Select and copy each line of the items below that contains the word "many". Case matters.

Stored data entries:

+++++

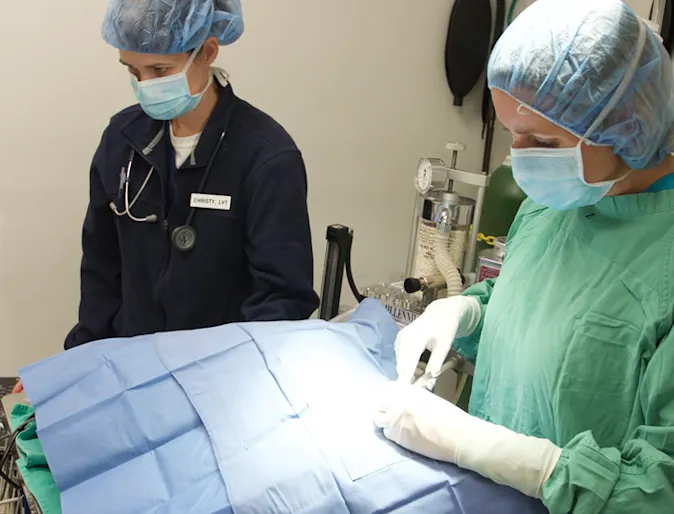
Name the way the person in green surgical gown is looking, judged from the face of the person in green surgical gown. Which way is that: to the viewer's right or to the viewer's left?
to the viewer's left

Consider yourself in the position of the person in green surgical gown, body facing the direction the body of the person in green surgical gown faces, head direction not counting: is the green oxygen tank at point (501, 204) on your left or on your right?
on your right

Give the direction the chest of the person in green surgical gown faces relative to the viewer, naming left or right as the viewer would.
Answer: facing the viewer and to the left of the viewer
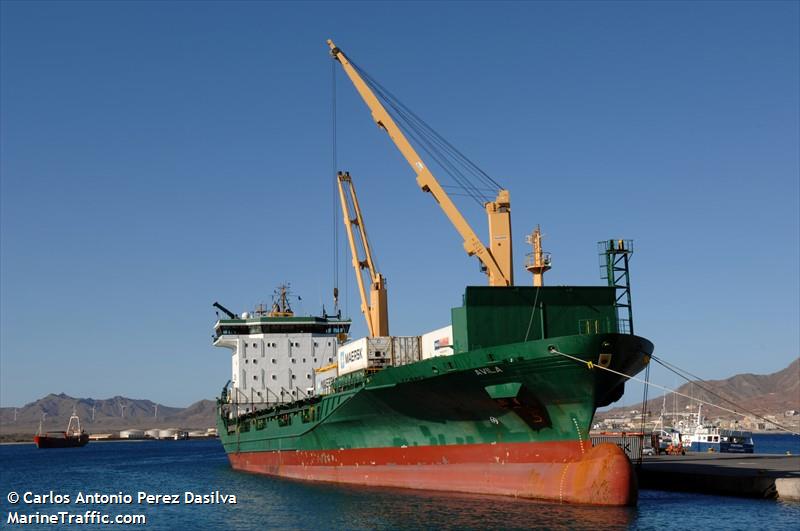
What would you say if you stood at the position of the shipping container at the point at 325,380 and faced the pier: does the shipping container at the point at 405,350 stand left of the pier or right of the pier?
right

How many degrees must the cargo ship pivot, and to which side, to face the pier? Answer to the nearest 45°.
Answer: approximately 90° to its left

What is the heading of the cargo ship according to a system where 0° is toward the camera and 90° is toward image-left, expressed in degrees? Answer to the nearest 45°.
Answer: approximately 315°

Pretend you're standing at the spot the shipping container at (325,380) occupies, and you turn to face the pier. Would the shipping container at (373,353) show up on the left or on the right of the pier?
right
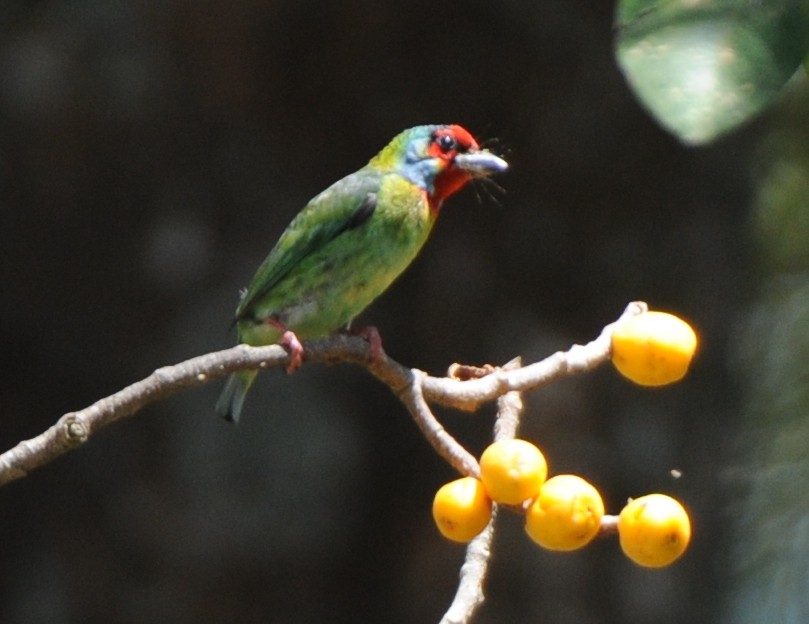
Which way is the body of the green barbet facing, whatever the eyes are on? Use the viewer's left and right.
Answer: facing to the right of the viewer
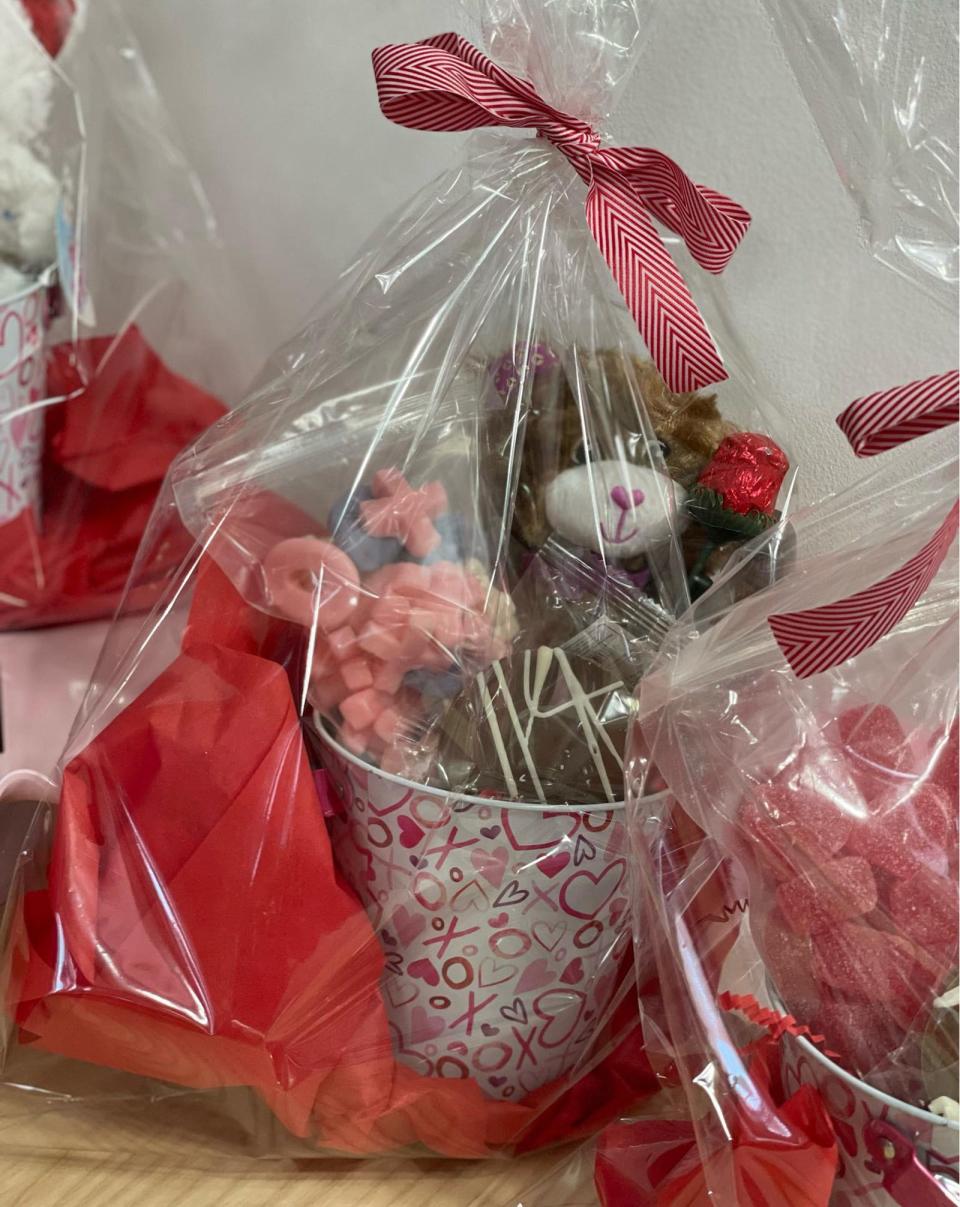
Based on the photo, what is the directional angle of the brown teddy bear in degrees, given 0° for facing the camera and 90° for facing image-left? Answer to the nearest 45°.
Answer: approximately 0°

+++++

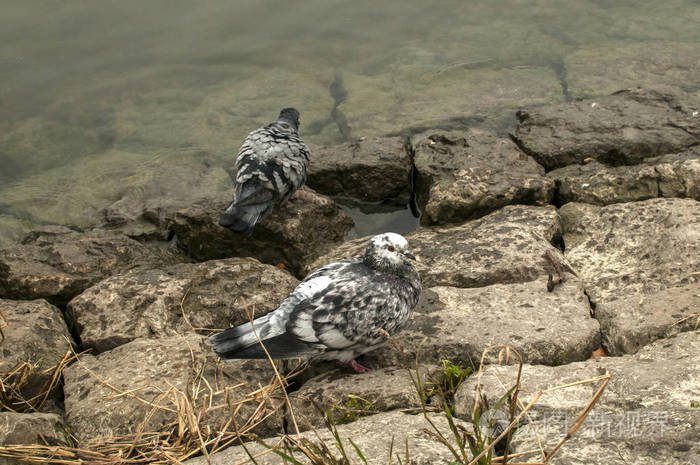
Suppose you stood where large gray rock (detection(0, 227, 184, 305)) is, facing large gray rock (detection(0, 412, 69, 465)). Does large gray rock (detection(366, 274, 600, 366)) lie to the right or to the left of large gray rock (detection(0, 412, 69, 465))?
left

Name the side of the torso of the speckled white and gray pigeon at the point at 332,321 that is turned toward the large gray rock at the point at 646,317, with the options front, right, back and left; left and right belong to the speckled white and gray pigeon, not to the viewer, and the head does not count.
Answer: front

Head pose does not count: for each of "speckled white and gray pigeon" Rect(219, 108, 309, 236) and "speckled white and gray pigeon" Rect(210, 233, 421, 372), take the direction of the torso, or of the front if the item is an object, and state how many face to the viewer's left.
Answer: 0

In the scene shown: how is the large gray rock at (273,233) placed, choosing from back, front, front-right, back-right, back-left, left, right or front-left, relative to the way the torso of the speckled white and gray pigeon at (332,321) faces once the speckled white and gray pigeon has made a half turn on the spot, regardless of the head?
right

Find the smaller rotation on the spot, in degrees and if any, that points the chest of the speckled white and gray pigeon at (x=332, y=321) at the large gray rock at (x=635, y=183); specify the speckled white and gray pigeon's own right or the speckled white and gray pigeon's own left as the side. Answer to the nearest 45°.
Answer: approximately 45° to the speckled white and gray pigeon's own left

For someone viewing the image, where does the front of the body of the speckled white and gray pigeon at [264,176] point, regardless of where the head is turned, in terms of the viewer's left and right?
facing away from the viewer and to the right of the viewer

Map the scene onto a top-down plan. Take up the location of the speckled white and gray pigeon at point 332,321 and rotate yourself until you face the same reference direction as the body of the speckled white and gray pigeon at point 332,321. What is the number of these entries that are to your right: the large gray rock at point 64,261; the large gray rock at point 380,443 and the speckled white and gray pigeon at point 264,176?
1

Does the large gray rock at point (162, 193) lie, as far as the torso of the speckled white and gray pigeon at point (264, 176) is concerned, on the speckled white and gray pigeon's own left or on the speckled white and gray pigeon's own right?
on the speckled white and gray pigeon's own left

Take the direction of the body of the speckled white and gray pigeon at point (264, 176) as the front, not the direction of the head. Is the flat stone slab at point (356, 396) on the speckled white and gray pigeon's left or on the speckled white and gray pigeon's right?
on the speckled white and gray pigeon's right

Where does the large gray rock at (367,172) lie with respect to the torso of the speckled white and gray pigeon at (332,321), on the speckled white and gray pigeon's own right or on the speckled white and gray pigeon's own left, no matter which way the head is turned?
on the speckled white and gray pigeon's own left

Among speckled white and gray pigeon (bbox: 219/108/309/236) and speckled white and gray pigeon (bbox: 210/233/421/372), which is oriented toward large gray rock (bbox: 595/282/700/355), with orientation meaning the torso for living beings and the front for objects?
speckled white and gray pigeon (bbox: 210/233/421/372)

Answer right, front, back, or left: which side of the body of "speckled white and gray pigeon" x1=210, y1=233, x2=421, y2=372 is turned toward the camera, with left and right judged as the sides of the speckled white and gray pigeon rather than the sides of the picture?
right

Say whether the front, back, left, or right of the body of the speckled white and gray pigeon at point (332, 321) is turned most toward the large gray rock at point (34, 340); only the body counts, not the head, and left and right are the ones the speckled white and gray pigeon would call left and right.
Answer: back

+++++

• _Your response_:
How many degrees must the cargo ship pivot, and to which side, to face the pier? Answer to the nearest 45°.
Head pose does not count: for each of "speckled white and gray pigeon" Rect(219, 108, 309, 236) and "speckled white and gray pigeon" Rect(210, 233, 421, 372), take the direction of the torso, or of the front if the item is an object, and state how many face to the viewer's left.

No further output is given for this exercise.